Health, technology, and safety are more than abstract ideas when they have a direct effect on us individually.

They all come from better science, applied science, like wearing a mask during the covid pandemic, like washing hands, like social distancing.

Be on the cutting edge, be somebody who knows when to stand up.

About David Gillaspie

I am a writer. This is my blog story day by day.

Comments

  1. David thank you for writing about breath and some of the ways it shows up. It’s actually amazing more people aren’t talking about breathing since science says we do it approximately 22,000 times every day. Most of those are unconscious, barely filling the lungs to capacity – I call it being breathed.

    And yet one of those breaths, just one of them, if conscious, has the power to change a negative reaction to a thoughtful response. Two or three conscious breaths in a row have the power to move us from the brain’s impulsive amygdala (fight, flight, freeze) to its more contemplative frontal lobe. Holy moly!

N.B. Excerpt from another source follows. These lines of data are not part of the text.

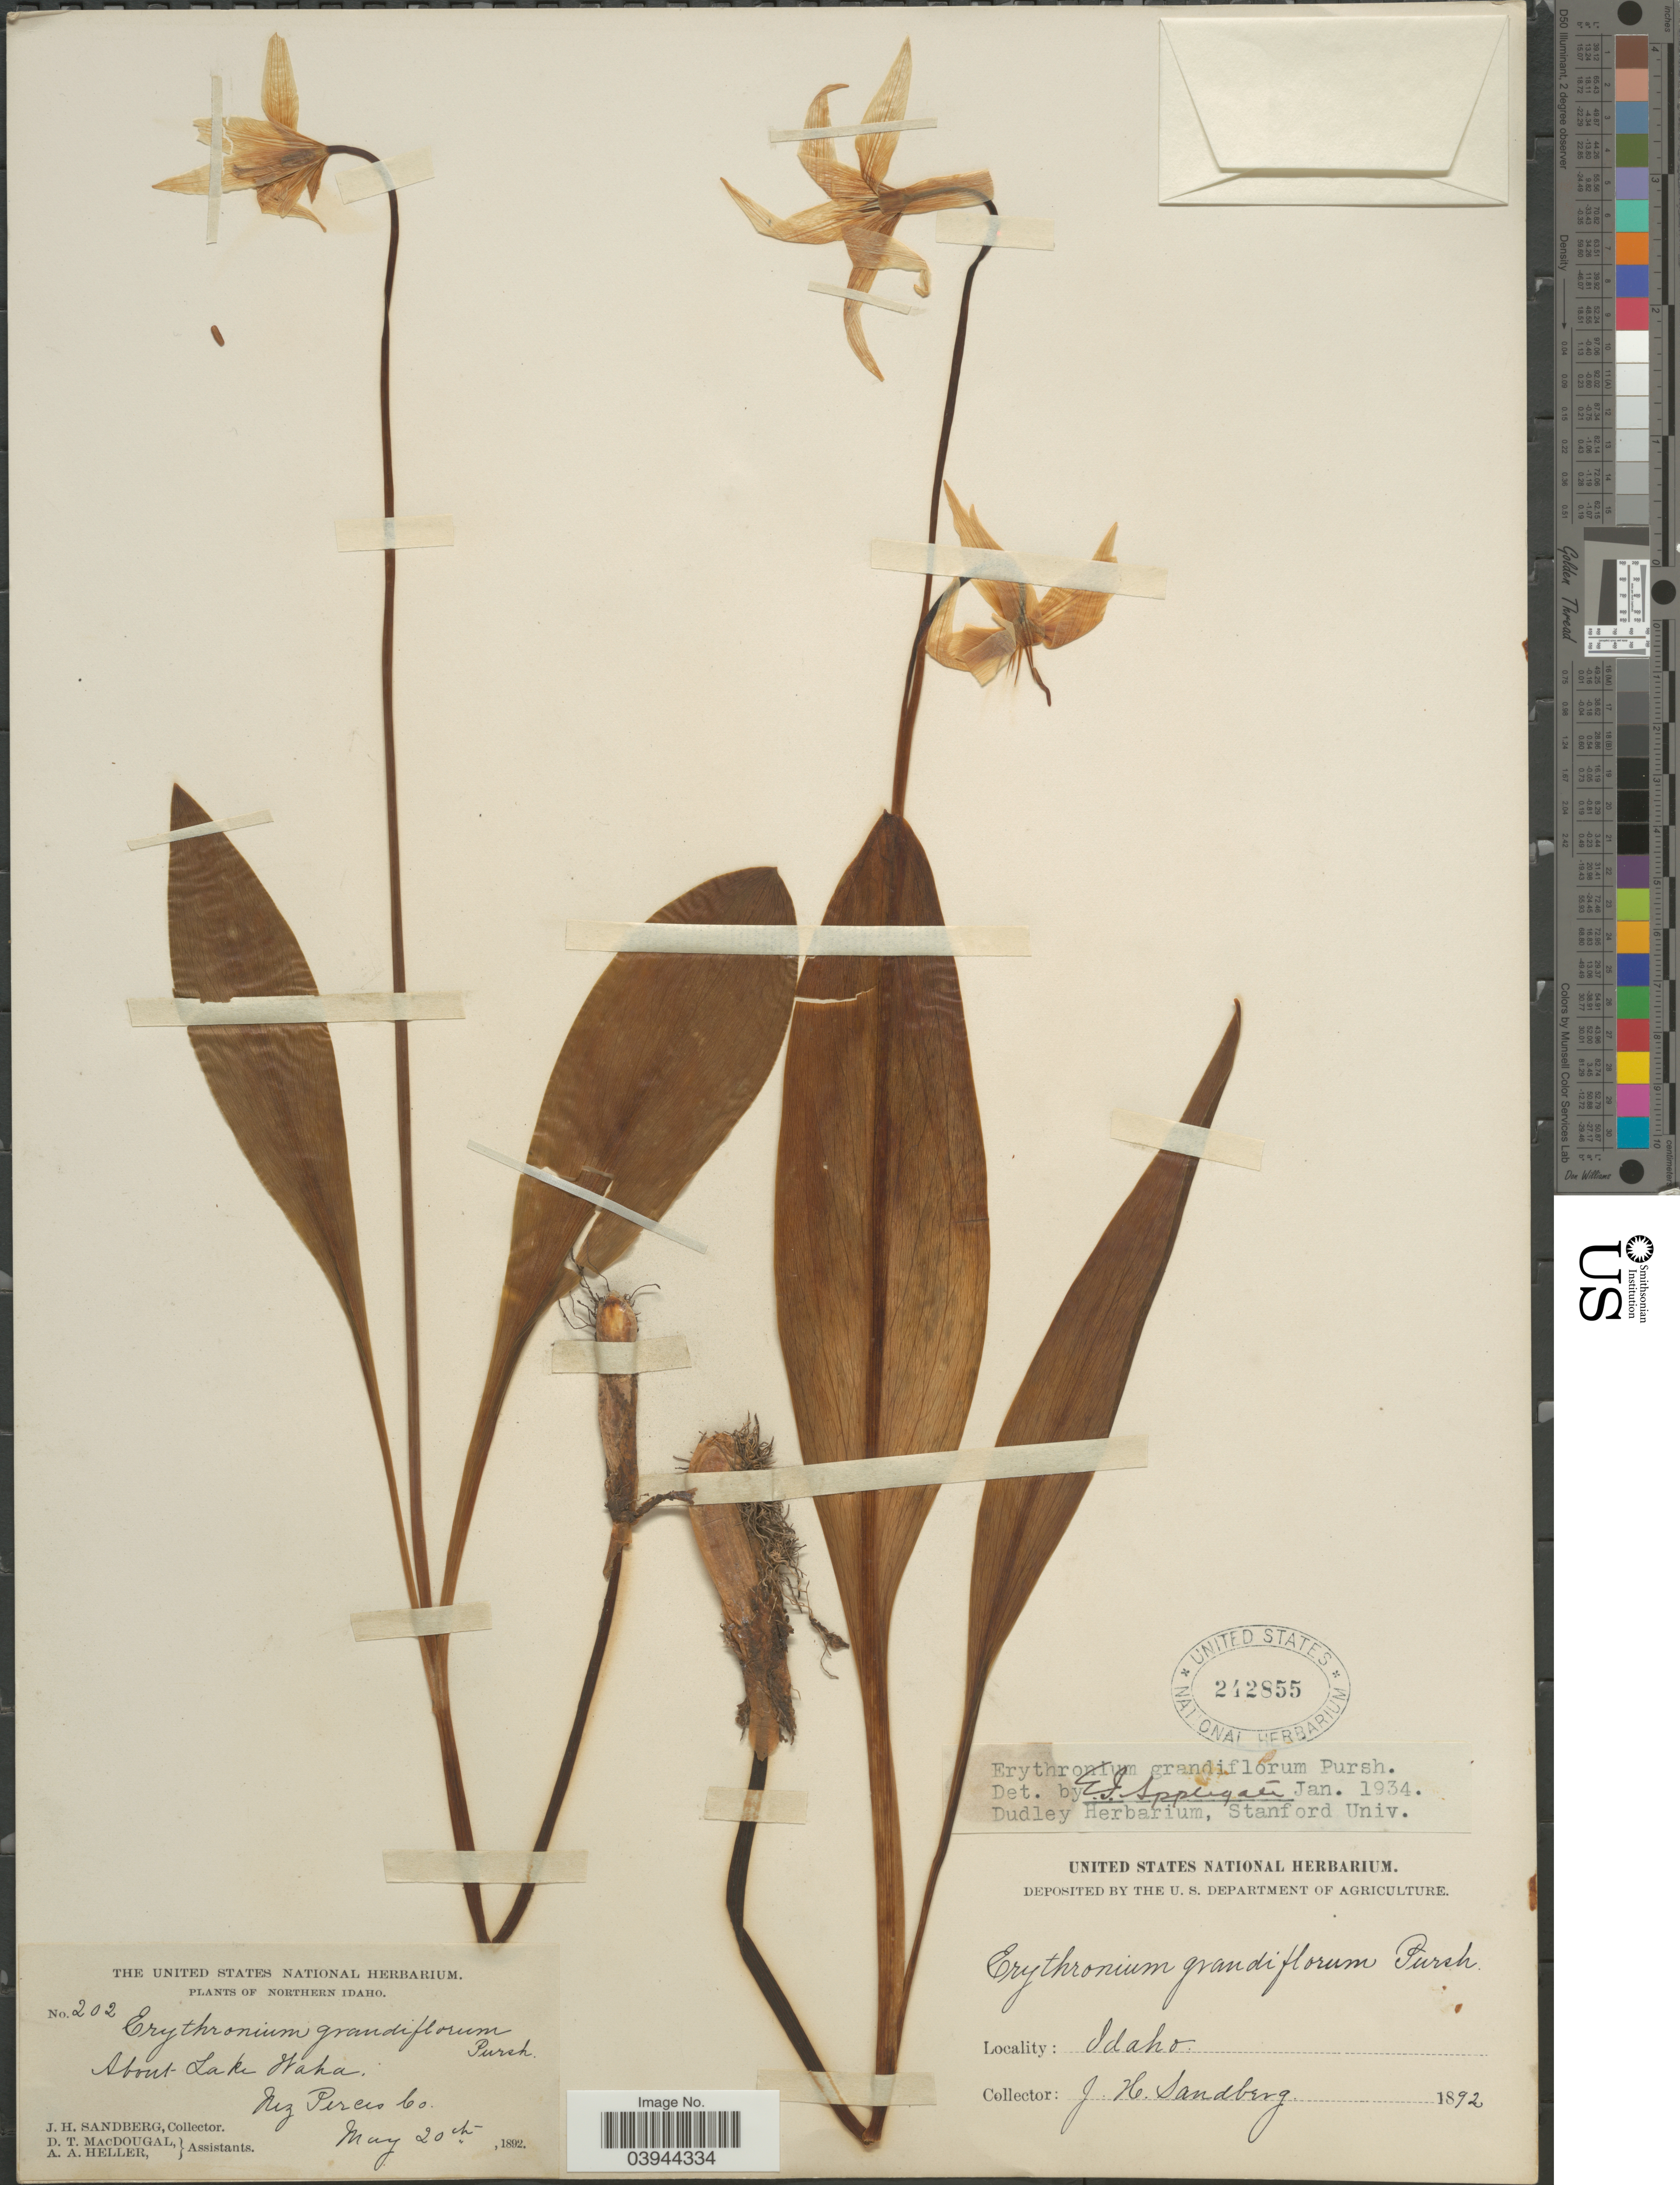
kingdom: Plantae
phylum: Tracheophyta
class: Liliopsida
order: Liliales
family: Liliaceae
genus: Erythronium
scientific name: Erythronium grandiflorum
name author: Pursh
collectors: J. H. Sandberg, D. T. MacDougal & A. A. Heller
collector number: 202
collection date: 1892-05-20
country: United States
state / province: Idaho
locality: Northern Idaho. About Lake Waha, Nez Perces Co.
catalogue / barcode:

    Thich Nhat Hanh says, “it’s through the door of the breath that we come home to the body.” What? Yes, it’s absolutely true. This is really good news since, as I heard one mental health provider recently say, most of us live about 2 blocks away from our body.

    The nervous system loves a few minutes of conscious breath. Take a few more minutes and the cardiovascular system will join well tuned and in gentle rhythm. The respiratory system is relieved. And then there is the mind. The thoughts. The chatter. All of that chaos actually starts to calm, soothe, quiet and settle. It’s there David, right there that we step outside the endless dialogue of the crazy monkey mind and we realize the incredible gift of 22,000.

    Blue skies in, grey skies out this too shall pass.

    Namaste David!

    • David Gillaspie says

      Thanks for coming in, Laurien, and making this a better place. A moment of clarity passed from one to another creates a wonderful ripple effect.

      I hope my readers in China and India pay attention here and make a contribution as solid as yours.

      Joni Mitchell sang about not knowing what you’ve got ’til it’s gone. I think it applies to a simple breath and every anxious cycle of respiration, of breathing in, breathing out.

      Aiming for the calm is right on target, and you nailed it with, “one of those breaths, just one of them, if conscious, has the power to change a negative reaction to a thoughtful response. Two or three conscious breaths in a row have the power to move us from the brain’s impulsive amygdala (fight, flight, freeze) to its more contemplative frontal lobe.”